L’Église appelée et envoyée
par le Christ Ressuscité
Il y plus de cinquante ans déjà, le Concile Vatican II a voulu préciser l’identité et la mission de l’Église dans le monde d’aujourd’hui. La Constitution Lumen Gentium donne un enseignement qui garde toute sa pertinence. Elle met à l’honneur la notion de Peuple de Dieu, l’égale dignité de chaque baptisé et l’articulation entre les différents ministères et vocations.
Pour ne pas en rester à une approche sociologique et institutionnelle, il nous faut toujours revenir au titre Lumen Gentium, lumière des nations, qui ne s’applique pas à l’Église, mais au Christ. C’est par ce titre que Syméon salue Jésus enfant lors de sa Présentation au Temple. Nous reprenons cette salutation chaque soir aux Complies : « Lumière qui se révèle aux nations et donne gloire à ton peuple Israël ».
En contemplant l’Église dans ce lien au Christ, nous pouvons adhérer à l’affirmation de notre tradition catholique qu’elle a été voulue et instituée par le Christ. Nous ne pouvons pas admettre l’affirmation d’Alfred Loisy, théologien libéral de la fin du 19e siècle et début 20e siècle : « Jésus a prêché le Règne de Dieu, et l’Église est venue ». L’Église est perçue par cet auteur comme une trahison du message et de la volonté de Jésus, or tout montre combien Jésus a voulu renouveler le peuple de Dieu pour le rassembler dans son amour sauveur. En annonçant la croix, l’accomplissement de son œuvre de salut, il affirmera : « Lorsque je serai élevé de terre, j’attirerai à moi tous les hommes » (Jn 12).
Il donnera même à l’Église une structure en instituant les Douze apôtres dès le début de son ministère et il l’animera de son souffle de vie et d’amour en envoyant l’Esprit-Saint à la Pentecôte.
Si le mot Église signifie appelé, le mot Church en anglais ou Kirche en allemand signifie appartenir au Seigneur. Les deux termes ensemble indiquent bien la richesse de l’identité et de la mission de l’Église : elle est le peuple appelé gratuitement par Dieu et animé par l’Esprit-Saint pour vivre du Christ ressuscité.

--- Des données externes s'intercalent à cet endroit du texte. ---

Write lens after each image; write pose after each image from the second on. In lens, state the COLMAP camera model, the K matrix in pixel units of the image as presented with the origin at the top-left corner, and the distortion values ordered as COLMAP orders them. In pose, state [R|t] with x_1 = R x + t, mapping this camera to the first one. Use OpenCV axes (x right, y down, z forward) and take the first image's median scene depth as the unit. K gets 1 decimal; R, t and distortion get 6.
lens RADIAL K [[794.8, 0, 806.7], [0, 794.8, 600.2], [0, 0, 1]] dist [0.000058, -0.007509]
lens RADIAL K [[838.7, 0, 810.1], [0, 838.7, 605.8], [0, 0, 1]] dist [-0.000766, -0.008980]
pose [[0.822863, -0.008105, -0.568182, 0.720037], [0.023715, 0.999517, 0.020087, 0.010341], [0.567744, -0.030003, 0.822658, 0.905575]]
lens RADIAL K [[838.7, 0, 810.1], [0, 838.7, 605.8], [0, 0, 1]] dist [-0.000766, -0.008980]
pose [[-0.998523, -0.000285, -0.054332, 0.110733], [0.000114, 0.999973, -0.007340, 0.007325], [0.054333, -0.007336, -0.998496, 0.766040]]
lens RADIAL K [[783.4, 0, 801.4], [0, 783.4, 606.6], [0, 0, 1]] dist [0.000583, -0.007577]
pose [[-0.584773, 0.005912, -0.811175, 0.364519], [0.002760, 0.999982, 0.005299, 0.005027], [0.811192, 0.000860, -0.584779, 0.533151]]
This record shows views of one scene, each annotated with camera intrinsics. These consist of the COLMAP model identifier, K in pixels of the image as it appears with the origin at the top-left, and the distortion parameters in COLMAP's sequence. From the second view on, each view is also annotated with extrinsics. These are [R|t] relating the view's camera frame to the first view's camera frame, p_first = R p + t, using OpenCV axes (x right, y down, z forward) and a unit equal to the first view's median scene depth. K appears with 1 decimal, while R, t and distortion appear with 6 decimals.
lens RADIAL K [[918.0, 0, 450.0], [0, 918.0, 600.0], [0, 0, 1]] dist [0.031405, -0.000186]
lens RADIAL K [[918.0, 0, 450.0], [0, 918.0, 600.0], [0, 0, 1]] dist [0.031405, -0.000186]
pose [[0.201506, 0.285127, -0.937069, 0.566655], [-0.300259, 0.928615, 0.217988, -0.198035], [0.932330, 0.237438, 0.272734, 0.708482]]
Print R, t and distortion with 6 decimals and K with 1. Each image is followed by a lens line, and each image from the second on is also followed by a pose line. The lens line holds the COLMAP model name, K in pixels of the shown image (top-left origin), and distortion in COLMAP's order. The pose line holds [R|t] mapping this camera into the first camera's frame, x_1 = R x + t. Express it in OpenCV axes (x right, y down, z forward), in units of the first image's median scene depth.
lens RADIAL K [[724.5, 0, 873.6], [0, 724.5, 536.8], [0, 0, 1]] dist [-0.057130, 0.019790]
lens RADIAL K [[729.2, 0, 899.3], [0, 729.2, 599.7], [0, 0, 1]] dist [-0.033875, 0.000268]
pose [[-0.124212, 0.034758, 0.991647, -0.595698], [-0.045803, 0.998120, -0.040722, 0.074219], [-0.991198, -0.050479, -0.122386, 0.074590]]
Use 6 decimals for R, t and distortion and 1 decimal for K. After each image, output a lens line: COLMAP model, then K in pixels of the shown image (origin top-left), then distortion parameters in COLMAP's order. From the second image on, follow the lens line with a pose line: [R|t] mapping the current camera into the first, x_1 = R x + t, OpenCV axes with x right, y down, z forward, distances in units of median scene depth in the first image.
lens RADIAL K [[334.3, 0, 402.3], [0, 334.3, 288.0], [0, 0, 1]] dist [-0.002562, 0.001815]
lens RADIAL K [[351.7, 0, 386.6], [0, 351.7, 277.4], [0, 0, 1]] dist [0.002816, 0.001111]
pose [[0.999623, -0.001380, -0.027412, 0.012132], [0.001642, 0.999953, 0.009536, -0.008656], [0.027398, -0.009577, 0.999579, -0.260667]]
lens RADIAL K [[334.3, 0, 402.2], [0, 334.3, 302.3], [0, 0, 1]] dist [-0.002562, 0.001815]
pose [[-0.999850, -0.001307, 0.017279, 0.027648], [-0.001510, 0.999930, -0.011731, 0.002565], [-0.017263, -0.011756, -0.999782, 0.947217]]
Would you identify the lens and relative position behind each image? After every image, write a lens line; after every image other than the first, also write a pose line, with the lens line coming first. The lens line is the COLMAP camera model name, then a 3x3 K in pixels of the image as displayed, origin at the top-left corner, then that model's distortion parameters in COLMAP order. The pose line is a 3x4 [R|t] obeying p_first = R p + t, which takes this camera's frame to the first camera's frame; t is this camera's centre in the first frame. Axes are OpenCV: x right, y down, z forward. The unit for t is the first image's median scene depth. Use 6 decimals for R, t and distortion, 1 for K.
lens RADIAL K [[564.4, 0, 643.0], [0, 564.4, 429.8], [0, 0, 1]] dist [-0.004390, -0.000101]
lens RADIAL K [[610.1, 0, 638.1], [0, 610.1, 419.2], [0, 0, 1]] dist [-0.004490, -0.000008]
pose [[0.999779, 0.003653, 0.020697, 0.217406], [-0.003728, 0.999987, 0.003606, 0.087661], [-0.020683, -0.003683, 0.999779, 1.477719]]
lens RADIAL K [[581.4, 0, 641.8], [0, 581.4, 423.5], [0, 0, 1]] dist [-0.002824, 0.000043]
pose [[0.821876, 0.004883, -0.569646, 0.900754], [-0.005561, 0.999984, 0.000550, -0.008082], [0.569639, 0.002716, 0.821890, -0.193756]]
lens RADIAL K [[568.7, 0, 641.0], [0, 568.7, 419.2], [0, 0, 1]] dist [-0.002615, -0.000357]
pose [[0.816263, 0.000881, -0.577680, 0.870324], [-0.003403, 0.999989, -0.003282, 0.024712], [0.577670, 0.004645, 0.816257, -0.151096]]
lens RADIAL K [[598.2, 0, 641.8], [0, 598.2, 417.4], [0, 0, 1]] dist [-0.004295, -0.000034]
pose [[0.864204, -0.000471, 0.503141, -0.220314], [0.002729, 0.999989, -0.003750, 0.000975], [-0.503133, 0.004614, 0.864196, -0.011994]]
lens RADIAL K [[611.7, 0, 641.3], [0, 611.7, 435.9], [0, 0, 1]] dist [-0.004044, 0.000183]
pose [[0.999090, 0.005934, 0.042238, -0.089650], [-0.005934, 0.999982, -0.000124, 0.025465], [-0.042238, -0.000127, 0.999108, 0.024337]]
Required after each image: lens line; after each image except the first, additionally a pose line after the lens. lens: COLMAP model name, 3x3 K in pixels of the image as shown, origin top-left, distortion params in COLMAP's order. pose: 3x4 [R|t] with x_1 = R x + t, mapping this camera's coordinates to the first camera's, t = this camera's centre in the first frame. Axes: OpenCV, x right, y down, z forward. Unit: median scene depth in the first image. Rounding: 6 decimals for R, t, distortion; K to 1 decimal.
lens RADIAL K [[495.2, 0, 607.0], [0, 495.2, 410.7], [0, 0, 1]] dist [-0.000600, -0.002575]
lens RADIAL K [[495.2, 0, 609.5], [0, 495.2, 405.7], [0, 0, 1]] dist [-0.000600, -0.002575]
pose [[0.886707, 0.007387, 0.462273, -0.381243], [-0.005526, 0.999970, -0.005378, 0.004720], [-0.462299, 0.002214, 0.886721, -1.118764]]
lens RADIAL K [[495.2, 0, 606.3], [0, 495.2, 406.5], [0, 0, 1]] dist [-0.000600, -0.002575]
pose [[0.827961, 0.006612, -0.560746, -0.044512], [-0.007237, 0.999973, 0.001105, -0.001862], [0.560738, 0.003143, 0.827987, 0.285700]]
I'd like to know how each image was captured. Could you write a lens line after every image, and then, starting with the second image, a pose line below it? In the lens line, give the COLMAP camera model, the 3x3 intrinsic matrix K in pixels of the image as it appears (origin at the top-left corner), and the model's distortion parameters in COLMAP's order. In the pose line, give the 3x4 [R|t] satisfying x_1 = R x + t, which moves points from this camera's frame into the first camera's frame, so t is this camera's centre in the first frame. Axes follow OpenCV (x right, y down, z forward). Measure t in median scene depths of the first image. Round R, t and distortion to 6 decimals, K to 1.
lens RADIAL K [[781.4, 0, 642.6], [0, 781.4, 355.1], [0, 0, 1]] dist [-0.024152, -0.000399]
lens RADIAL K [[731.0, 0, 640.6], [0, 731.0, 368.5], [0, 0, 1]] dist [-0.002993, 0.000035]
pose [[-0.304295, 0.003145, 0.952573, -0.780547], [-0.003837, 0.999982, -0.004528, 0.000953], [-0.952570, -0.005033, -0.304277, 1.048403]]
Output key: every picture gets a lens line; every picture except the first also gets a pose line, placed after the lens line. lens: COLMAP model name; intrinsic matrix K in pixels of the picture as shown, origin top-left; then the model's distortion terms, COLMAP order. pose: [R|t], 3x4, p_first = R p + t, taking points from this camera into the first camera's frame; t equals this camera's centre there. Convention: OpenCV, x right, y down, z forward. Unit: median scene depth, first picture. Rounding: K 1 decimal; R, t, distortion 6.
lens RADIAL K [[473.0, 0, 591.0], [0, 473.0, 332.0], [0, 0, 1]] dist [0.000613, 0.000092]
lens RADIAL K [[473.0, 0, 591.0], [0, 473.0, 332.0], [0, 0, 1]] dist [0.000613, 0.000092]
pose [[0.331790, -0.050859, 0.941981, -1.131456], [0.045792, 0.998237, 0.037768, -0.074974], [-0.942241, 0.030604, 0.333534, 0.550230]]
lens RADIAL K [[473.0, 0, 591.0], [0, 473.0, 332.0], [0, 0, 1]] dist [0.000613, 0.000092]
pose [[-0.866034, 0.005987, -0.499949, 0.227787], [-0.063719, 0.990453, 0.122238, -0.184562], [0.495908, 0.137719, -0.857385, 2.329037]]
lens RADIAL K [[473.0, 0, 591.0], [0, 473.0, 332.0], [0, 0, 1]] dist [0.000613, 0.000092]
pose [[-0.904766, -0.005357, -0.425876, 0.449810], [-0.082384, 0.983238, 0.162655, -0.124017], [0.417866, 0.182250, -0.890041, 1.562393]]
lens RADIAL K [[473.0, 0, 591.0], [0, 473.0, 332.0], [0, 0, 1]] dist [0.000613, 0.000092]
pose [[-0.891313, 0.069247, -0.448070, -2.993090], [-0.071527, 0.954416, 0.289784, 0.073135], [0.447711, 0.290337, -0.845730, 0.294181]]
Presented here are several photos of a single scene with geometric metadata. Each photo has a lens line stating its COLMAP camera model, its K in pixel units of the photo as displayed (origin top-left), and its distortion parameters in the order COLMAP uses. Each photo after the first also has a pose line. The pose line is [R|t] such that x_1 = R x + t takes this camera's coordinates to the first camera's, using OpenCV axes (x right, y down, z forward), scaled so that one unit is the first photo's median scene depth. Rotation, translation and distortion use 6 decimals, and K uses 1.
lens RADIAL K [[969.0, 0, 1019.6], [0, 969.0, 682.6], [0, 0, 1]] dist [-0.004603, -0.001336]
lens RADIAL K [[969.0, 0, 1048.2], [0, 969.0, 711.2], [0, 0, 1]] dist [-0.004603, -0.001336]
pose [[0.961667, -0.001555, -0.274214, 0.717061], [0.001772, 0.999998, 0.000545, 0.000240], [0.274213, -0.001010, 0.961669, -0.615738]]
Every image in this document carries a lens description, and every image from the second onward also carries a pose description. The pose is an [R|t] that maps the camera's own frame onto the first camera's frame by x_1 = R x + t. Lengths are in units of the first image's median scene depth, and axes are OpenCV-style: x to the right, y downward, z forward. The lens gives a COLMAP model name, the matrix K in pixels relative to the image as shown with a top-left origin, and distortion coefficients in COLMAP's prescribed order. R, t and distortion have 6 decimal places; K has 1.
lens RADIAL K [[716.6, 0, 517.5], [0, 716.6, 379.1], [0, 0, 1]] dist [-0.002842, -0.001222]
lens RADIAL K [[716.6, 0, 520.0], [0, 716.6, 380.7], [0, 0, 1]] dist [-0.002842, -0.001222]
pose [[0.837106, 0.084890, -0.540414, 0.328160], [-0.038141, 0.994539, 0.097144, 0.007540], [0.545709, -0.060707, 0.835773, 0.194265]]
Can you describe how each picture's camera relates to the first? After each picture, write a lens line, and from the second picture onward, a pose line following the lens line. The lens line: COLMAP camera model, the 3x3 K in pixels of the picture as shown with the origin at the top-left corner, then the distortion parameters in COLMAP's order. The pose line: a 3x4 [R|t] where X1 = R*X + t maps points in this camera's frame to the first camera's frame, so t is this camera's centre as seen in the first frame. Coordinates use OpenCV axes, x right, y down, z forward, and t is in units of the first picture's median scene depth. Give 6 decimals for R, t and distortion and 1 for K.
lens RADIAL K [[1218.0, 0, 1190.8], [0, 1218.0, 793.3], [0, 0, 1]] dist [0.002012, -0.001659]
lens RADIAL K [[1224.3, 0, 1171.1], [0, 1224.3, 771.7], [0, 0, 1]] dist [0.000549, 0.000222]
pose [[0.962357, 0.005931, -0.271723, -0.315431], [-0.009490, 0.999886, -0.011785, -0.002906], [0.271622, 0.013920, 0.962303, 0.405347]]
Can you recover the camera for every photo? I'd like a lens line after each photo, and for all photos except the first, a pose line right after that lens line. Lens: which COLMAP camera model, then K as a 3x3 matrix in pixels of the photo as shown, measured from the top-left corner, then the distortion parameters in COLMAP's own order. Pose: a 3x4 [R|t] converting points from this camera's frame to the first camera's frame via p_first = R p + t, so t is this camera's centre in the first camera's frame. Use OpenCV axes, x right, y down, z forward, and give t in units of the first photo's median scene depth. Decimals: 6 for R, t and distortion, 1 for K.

En ce temps éprouvant pour l’Église, nous devons faire davantage confiance au Christ qui seul est le Sauveur et rend féconds nos engagements, même les plus humbles et quotidiens. En considérant l’histoire, il faut reconnaître que la situation de l’Église dans le monde n’est pas fondamentalement différente des premiers temps. Elle est liée à son identité et à sa mission, à la fois divines et humaines, comme l’exprimait déjà avec force un document du 2ème siècle : « Les chrétiens ne se distinguent des autres hommes ni par le pays, ni par le langage, ni par les coutumes […] Toute terre étrangère leur est une patrie, et toute patrie leur est une terre étrangère. Ils se marient comme tout le monde, ils ont des enfants, mais ils n’abandonnent pas leurs nouveau-nés. Ils prennent place à une table commune, mais qui n’est pas une table ordinaire. Ils sont dans la chair, mais ils ne vivent pas selon la chair. Ils passent leur vie sur la terre, mais ils sont citoyens du ciel. […] En un mot, ce que l’âme est dans le corps, les chrétiens le sont dans le monde. L’âme est répandue dans les membres du corps comme les chrétiens dans les cités du monde. L’âme habite dans le corps, et pourtant elle n’appartient pas au corps, comme les chrétiens habitent dans le monde, mais n’appartiennent pas au monde. […]
Le poste que Dieu leur a fixé est si beau qu’il ne leur est pas permis de le déserter » (Lettre à Diognète, nn. 5-6).